God’s Purpose for Marriage

Where did marriage come from?  Why do we marry?  In Chapter One of Genesis, we read about God creating both man and woman.  At the end of Chapter Two, they are married.  So, this tells me  God created marriage.  But I wonder … why?

 

For God’s glory

God created us in His image–both male and female.  Genesis 5:2 says, “He created them male and female and blessed them.  And when they were created, He called them ‘man’.”  

When a man and a woman unite in marriage and live together in a godly way, they show the world a human representation of the fullness of God.  His male and female-ness.  A godly, healthy, thriving marriage is a tangible example of the glory of God.  When a couple does marriage right, more glory goes to God.  People who like and want what they see in a godly marriage can be drawn to God.  One reason God hates divorce (Malachi 2:16) is that it fractures this image the world sees–half of “Him” is now missing.  And the brokenness that remains draws no one to God.

 

For Children

One man and one woman is God’s plan for populating the earth.  “Be fruitful and increase in number …”  (Genesis 1:28) is what God told our first ancestors.  God desires godly offspring—Malachi 2:15.   Genesis 2:24 tells us the two will become one flesh, i.e., 1 momma + 1 daddy = 1 child (usually).  Yet, that verse also means in a godly marriage the two are united emotionally as well.

 

For Pleasure

Sexual pleasure between a man and a woman is part of God’s purpose for marriage.  Song of Songs is a book found in the Bible that is full of sexual imagery and makes it clear that sexual enjoyment is part of God’s plan for a husband and wife.  Basic human anatomy confirms this.  Yet, the world we live in has perverted sexual intimacy in ways that the Bible specifically calls out as wrong (Romans 1:26-27).

 

Emmerson Eggerichs

In his teachings on love and respect, Emmerson Eggerichs tells us God’s purpose for marriage is “… a tool and a test to deepen and demonstrate your love and reverence for Jesus Christ.”  He goes even further to say that most of us don’t really have marriage problems; we have Jesus problems.  These are two very powerful statements that he does a wonderful job explaining in his Building Blocks small group study.  (Which, by the way, is why we made a weekend out of it at Longview Retreat.)

Ephesians 5:33 tells us men are to love their wives and wives are to respect their husbands.  There are no qualifiers that go along with this; it doesn’t depend on her being lovely or him being respectable.  The command is he loves; she respects.  Period.  Wow!  That can be hard to do.  And that’s why we need Jesus.  And that’s why marriage can be a tool and a test.  

If you label yourself Christian, a Christ follower, then by default, you are to obey Christ’s commands—John 14:21.  Even when you may not like them.  Now understand, accepting abuse is never part of this.  If there is a dictator or a doormat in your marriage, you are not doing this right.  If there is actual abuse, quickly seek Christian, professional counseling.

 

Dying to Self  

We come into this world 100% selfish.  It was our parents’ job to help us work through this and think of others sometimes rather than only ourselves.  Marriage is the final step in this process.  When you agree to live in covenant with someone for the rest of your life, 24/7/365, something has to change or you will be miserable.  Your spouse does not do life like you do and now they never go home—your home IS their home.  You didn’t realize this when you were dating, but here you are, and you have just gotten a glimpse of it.  “My spouse is not who I thought they were.”  They are not “bad”, but they are not who you thought they were either.  

Nothing brings this into focus like doing life side by side in a marriage relationship.  Don’t freak out about it—CHANGE!  Your flesh does not want to change.  You want to keep doing what you’ve been doing.  You want to pick and choose what parts of the Bible you are willing to follow, which commands you will carry out, and which ones you will ignore.  Those are all “Jesus problems”.  We want heaven, but we want it on our terms.  The “old man” has got to go (Romans 6:1-14).  
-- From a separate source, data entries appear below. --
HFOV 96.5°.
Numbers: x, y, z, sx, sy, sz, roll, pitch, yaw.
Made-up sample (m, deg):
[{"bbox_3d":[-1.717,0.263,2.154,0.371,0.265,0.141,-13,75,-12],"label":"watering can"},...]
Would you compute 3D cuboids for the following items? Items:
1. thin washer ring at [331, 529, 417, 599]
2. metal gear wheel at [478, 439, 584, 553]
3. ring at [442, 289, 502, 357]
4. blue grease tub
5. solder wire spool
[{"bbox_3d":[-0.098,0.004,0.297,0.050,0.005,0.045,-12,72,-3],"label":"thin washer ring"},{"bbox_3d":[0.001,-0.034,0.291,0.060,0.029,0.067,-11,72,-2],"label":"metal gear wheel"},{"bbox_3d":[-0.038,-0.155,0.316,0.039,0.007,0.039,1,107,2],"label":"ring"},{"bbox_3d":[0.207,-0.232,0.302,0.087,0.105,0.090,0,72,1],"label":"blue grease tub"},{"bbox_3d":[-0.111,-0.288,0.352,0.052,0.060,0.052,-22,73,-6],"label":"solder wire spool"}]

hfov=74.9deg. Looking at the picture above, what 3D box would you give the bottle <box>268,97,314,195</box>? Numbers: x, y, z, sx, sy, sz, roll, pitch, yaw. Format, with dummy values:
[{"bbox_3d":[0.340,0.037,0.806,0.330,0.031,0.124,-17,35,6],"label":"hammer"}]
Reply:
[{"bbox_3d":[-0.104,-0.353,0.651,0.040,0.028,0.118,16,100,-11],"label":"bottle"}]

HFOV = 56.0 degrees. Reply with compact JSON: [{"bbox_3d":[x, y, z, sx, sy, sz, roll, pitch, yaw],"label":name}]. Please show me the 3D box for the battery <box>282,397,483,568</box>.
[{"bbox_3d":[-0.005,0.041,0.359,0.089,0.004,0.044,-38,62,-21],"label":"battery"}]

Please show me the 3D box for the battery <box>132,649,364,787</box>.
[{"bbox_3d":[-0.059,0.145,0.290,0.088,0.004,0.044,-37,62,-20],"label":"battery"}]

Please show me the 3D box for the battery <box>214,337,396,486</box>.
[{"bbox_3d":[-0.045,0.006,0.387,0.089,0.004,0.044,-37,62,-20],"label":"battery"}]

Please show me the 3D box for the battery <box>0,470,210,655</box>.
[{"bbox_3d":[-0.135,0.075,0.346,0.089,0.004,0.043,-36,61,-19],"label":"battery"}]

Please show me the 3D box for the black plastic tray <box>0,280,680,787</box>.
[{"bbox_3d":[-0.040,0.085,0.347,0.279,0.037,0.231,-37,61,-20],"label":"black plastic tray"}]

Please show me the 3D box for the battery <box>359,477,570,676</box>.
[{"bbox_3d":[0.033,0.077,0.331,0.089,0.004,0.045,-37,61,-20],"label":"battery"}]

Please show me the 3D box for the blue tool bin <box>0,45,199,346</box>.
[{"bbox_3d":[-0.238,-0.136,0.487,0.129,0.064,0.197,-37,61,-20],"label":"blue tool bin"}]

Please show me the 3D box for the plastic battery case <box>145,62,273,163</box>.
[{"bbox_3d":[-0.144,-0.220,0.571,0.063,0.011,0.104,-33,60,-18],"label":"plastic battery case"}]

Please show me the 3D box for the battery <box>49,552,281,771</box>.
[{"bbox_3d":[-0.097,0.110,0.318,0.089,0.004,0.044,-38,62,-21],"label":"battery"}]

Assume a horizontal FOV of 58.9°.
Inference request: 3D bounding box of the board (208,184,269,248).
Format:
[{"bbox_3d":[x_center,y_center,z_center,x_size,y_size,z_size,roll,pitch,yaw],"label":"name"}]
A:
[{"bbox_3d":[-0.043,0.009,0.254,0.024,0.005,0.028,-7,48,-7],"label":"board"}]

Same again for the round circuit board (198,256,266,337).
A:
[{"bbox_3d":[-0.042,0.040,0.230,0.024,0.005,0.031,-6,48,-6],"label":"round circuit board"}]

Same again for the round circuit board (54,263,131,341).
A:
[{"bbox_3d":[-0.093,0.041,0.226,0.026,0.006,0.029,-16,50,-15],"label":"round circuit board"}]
Jesus can change you.  Jesus was totally unselfish.  He willingly gave up His life for you, to make you acceptable to God in heaven for eternity.  He tells you to love or respect.  Out of love and respect for Him and your reverence and devotion to Him, you can do this.  You can give up your selfishness, and He will be with you in the process.    

Please read: https://longviewretreat.com/putting-jesus-first-in-your-relationship/

Until you deal with you, don’t be too critical of your spouse.  He or she is trapped in the same “mess” you are.  As you grow in your understanding and begin to change, you will see him or her change too.  Then you can talk with your spouse about all this and make real progress towards building oneness in your relationship.